Visitors to the University are amazed by nothing more than by the fact that the majority of students are not killed or wounded sometime during their career by the traffic in the Square, especially during the slippery season. Statistics on the subject are not available; but it is safe to assume that even the laziest student enters the Yard once a day, and that even the most studious of those having rooms there are obliged to go out once a day in search of food. That the mortality is so low is surprising, especially when one considers that many motorists, particularly truck-drivers, appear to regard college students as fair game.

The time is not entirely out of sight when it will be not only convenient but necessary to build foot-bridges, such as are used in crowded parts of London, over Massachusetts Avenue. Traffic certainly cannot be asked to detour a quarter of a mile for the conveniences of the college; neither does it seem right that those who come to Cambridge for an education should be obliged to obtain it at the risk of their lives.

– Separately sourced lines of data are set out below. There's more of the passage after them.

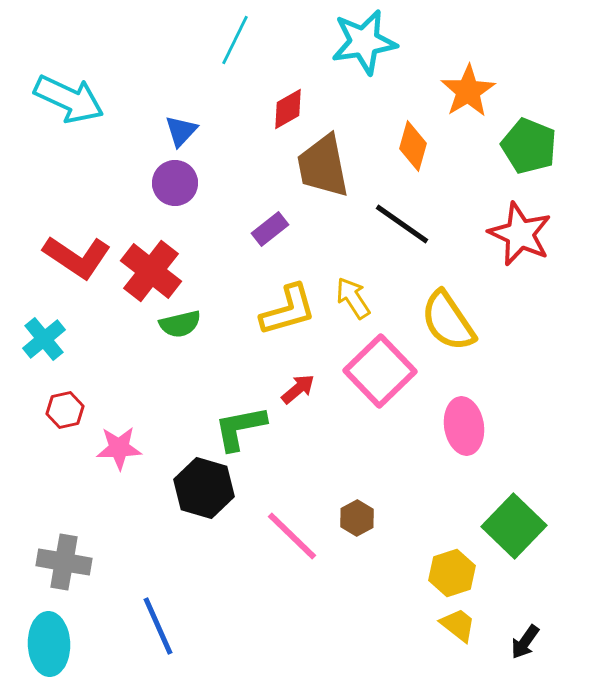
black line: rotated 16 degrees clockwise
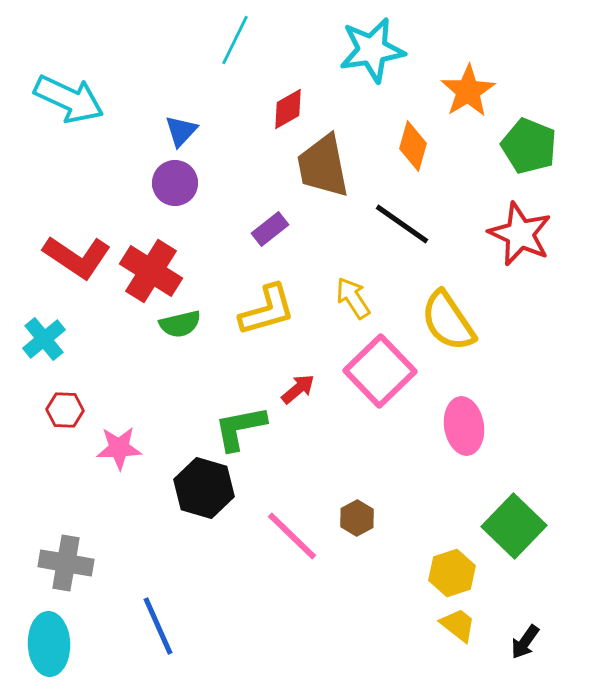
cyan star: moved 8 px right, 8 px down
red cross: rotated 6 degrees counterclockwise
yellow L-shape: moved 21 px left
red hexagon: rotated 15 degrees clockwise
gray cross: moved 2 px right, 1 px down
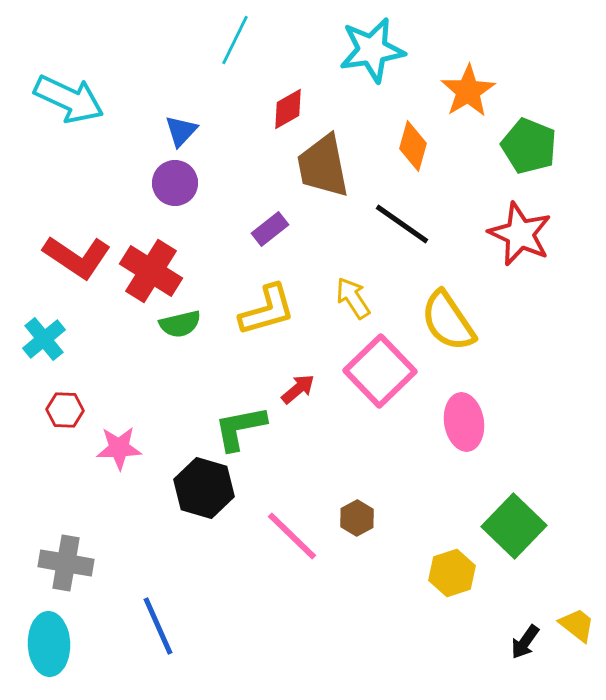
pink ellipse: moved 4 px up
yellow trapezoid: moved 119 px right
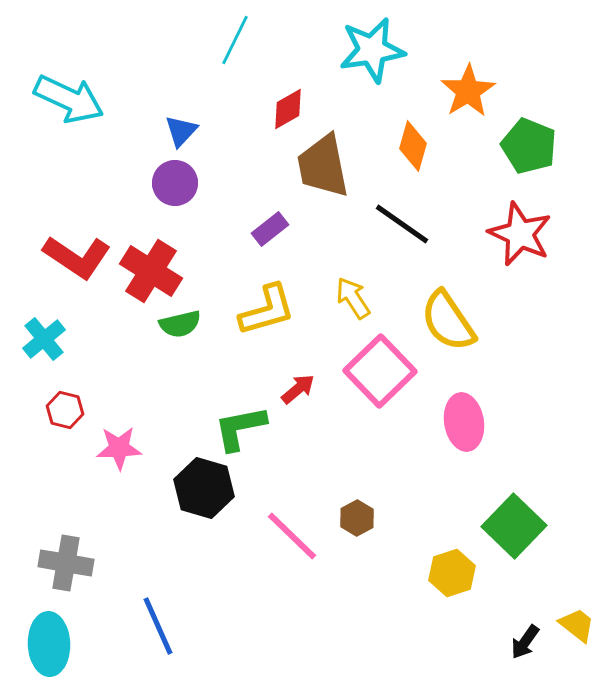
red hexagon: rotated 12 degrees clockwise
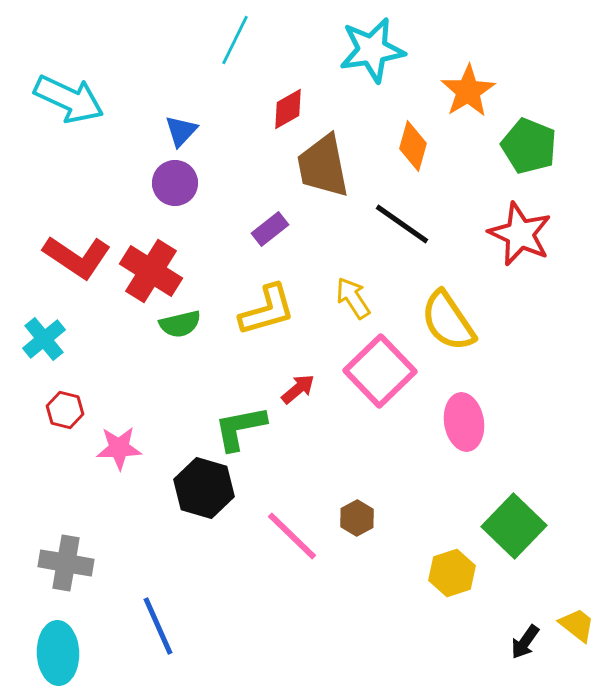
cyan ellipse: moved 9 px right, 9 px down
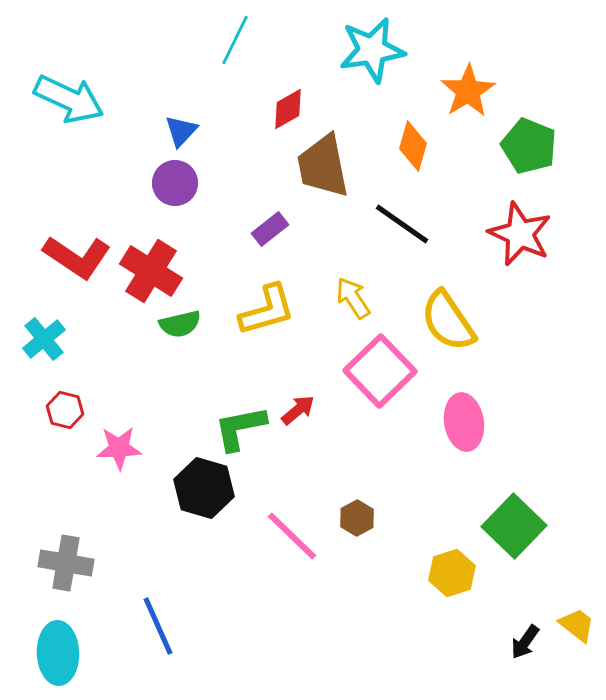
red arrow: moved 21 px down
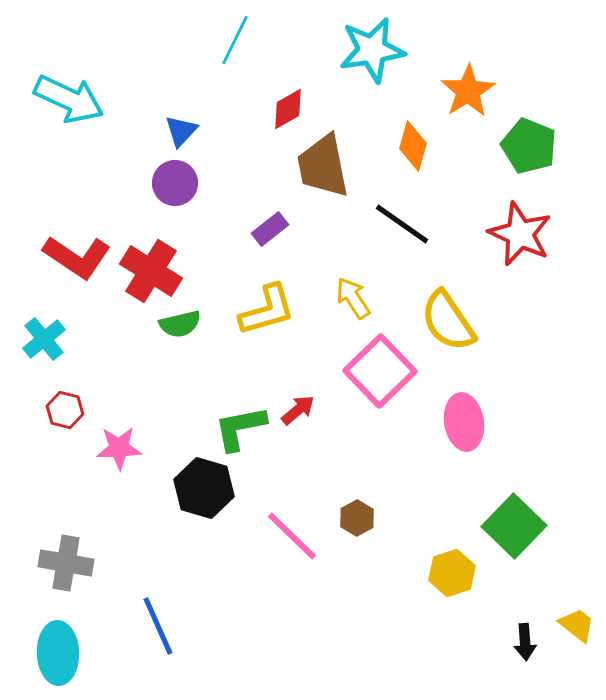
black arrow: rotated 39 degrees counterclockwise
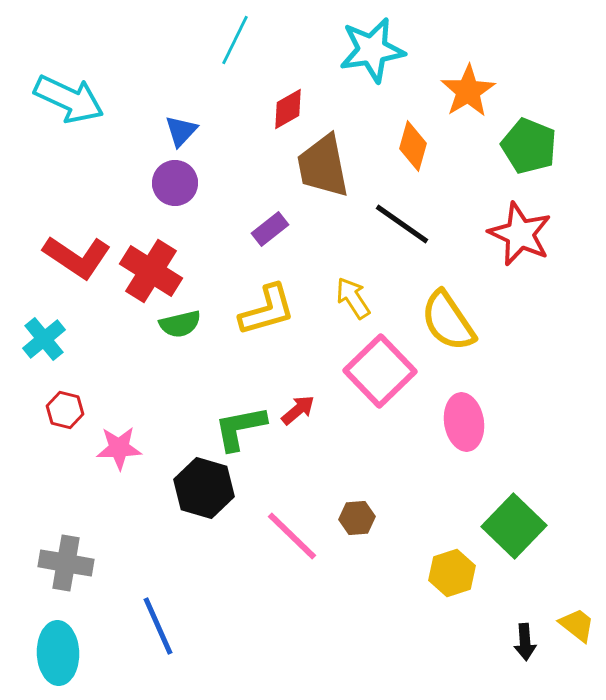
brown hexagon: rotated 24 degrees clockwise
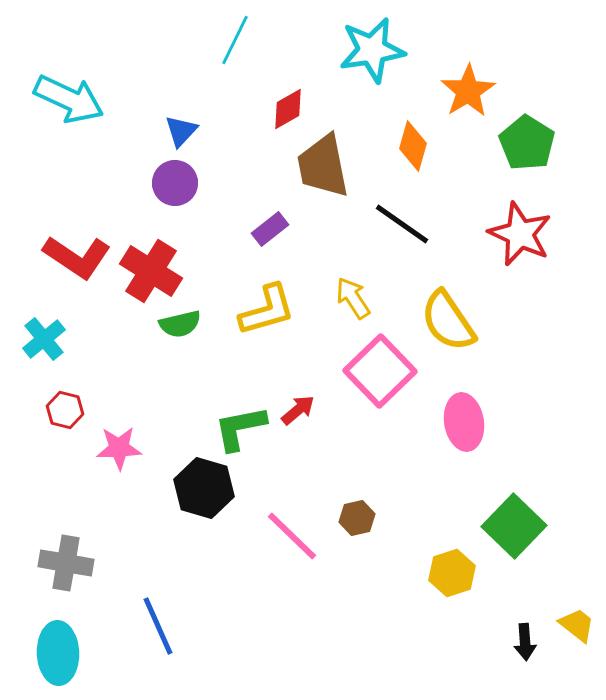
green pentagon: moved 2 px left, 3 px up; rotated 10 degrees clockwise
brown hexagon: rotated 8 degrees counterclockwise
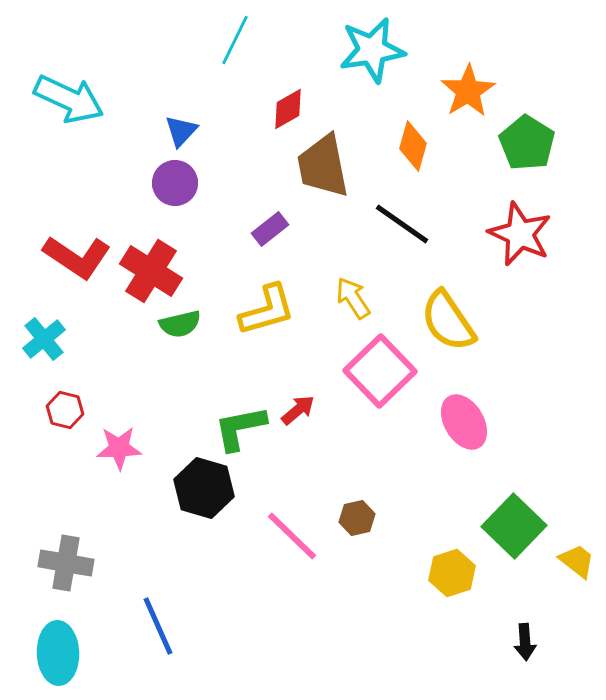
pink ellipse: rotated 22 degrees counterclockwise
yellow trapezoid: moved 64 px up
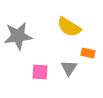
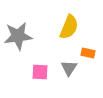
yellow semicircle: rotated 100 degrees counterclockwise
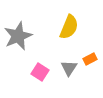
gray star: rotated 16 degrees counterclockwise
orange rectangle: moved 2 px right, 6 px down; rotated 40 degrees counterclockwise
pink square: rotated 30 degrees clockwise
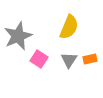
orange rectangle: rotated 16 degrees clockwise
gray triangle: moved 8 px up
pink square: moved 1 px left, 13 px up
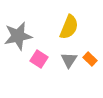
gray star: rotated 12 degrees clockwise
orange rectangle: rotated 56 degrees clockwise
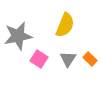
yellow semicircle: moved 4 px left, 2 px up
gray triangle: moved 1 px left, 1 px up
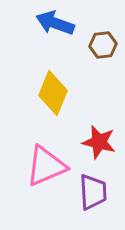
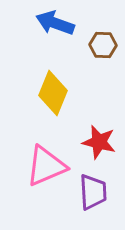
brown hexagon: rotated 8 degrees clockwise
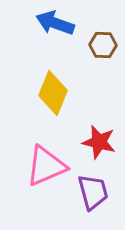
purple trapezoid: rotated 12 degrees counterclockwise
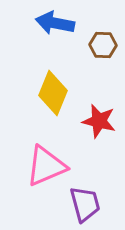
blue arrow: rotated 9 degrees counterclockwise
red star: moved 21 px up
purple trapezoid: moved 8 px left, 12 px down
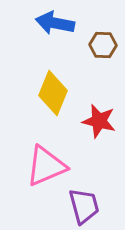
purple trapezoid: moved 1 px left, 2 px down
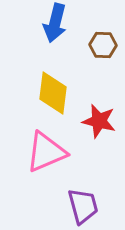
blue arrow: rotated 87 degrees counterclockwise
yellow diamond: rotated 15 degrees counterclockwise
pink triangle: moved 14 px up
purple trapezoid: moved 1 px left
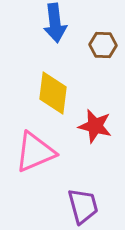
blue arrow: rotated 21 degrees counterclockwise
red star: moved 4 px left, 5 px down
pink triangle: moved 11 px left
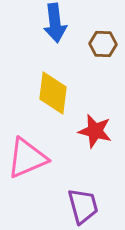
brown hexagon: moved 1 px up
red star: moved 5 px down
pink triangle: moved 8 px left, 6 px down
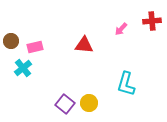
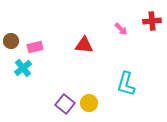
pink arrow: rotated 88 degrees counterclockwise
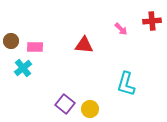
pink rectangle: rotated 14 degrees clockwise
yellow circle: moved 1 px right, 6 px down
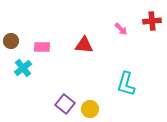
pink rectangle: moved 7 px right
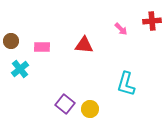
cyan cross: moved 3 px left, 1 px down
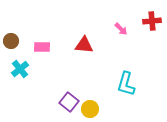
purple square: moved 4 px right, 2 px up
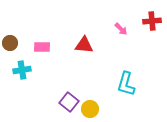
brown circle: moved 1 px left, 2 px down
cyan cross: moved 2 px right, 1 px down; rotated 30 degrees clockwise
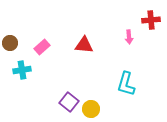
red cross: moved 1 px left, 1 px up
pink arrow: moved 8 px right, 8 px down; rotated 40 degrees clockwise
pink rectangle: rotated 42 degrees counterclockwise
yellow circle: moved 1 px right
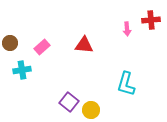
pink arrow: moved 2 px left, 8 px up
yellow circle: moved 1 px down
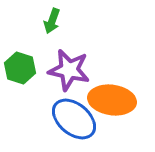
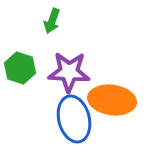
purple star: moved 2 px down; rotated 9 degrees counterclockwise
blue ellipse: rotated 36 degrees clockwise
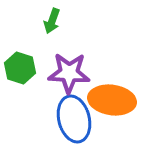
purple star: moved 1 px down
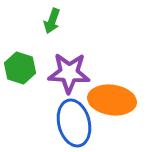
blue ellipse: moved 4 px down
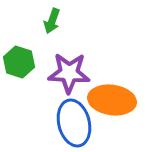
green hexagon: moved 1 px left, 6 px up
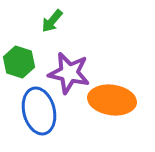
green arrow: rotated 20 degrees clockwise
purple star: rotated 9 degrees clockwise
blue ellipse: moved 35 px left, 12 px up
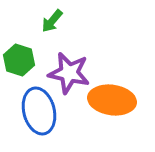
green hexagon: moved 2 px up
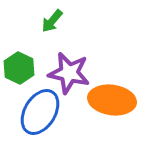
green hexagon: moved 8 px down; rotated 8 degrees clockwise
blue ellipse: moved 1 px right, 1 px down; rotated 45 degrees clockwise
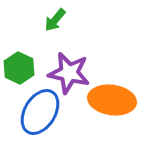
green arrow: moved 3 px right, 1 px up
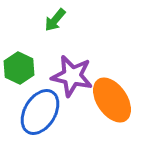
purple star: moved 3 px right, 3 px down
orange ellipse: rotated 48 degrees clockwise
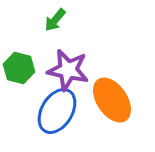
green hexagon: rotated 12 degrees counterclockwise
purple star: moved 4 px left, 6 px up
blue ellipse: moved 17 px right, 1 px up
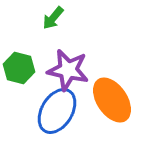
green arrow: moved 2 px left, 2 px up
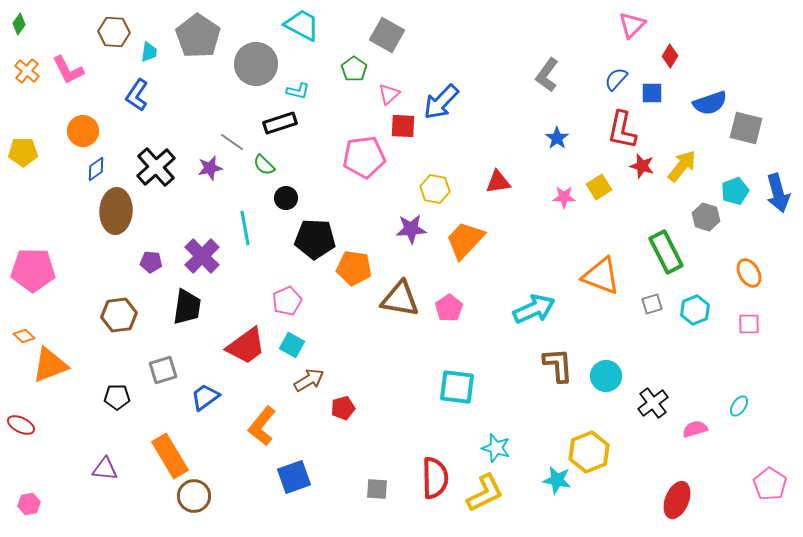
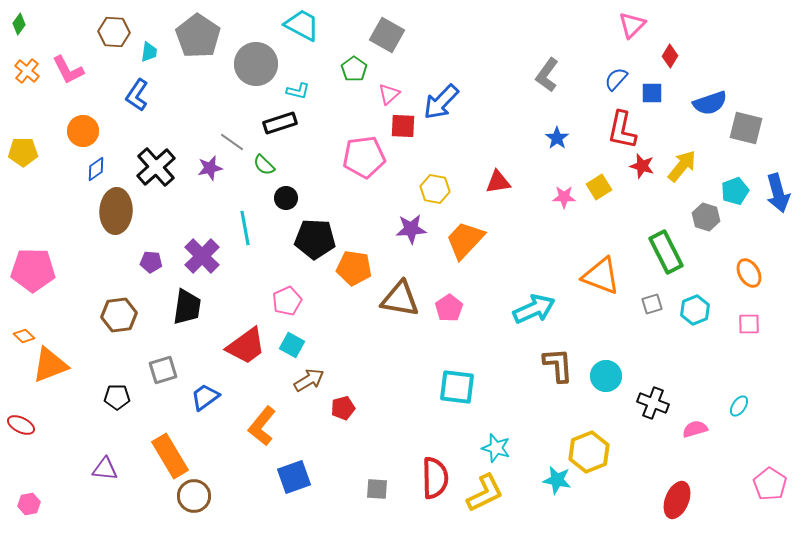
black cross at (653, 403): rotated 32 degrees counterclockwise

For the immediate present, however, there is no cause of alarm. At almost any minute of the day one may see splendid examples of courage and quick-thinking on the part of students crossing the Avenue perhaps, as long as it is possible, the situation should be endured as a breeder of Spartan qualities. There are some, it is true, who display a shameful cowardice and always wait for a crowd of their fellows to collect before attempting to cross in a body, but they are confined to the more timorous, or to graduate students with families dependent on them. The average undergraduate can give, in the network of Mack trucks, taxi cabs in a hurry, thundering street-cars, and messenger boys on bicycles, as pretty an example of broken field running as anyone could wish to see.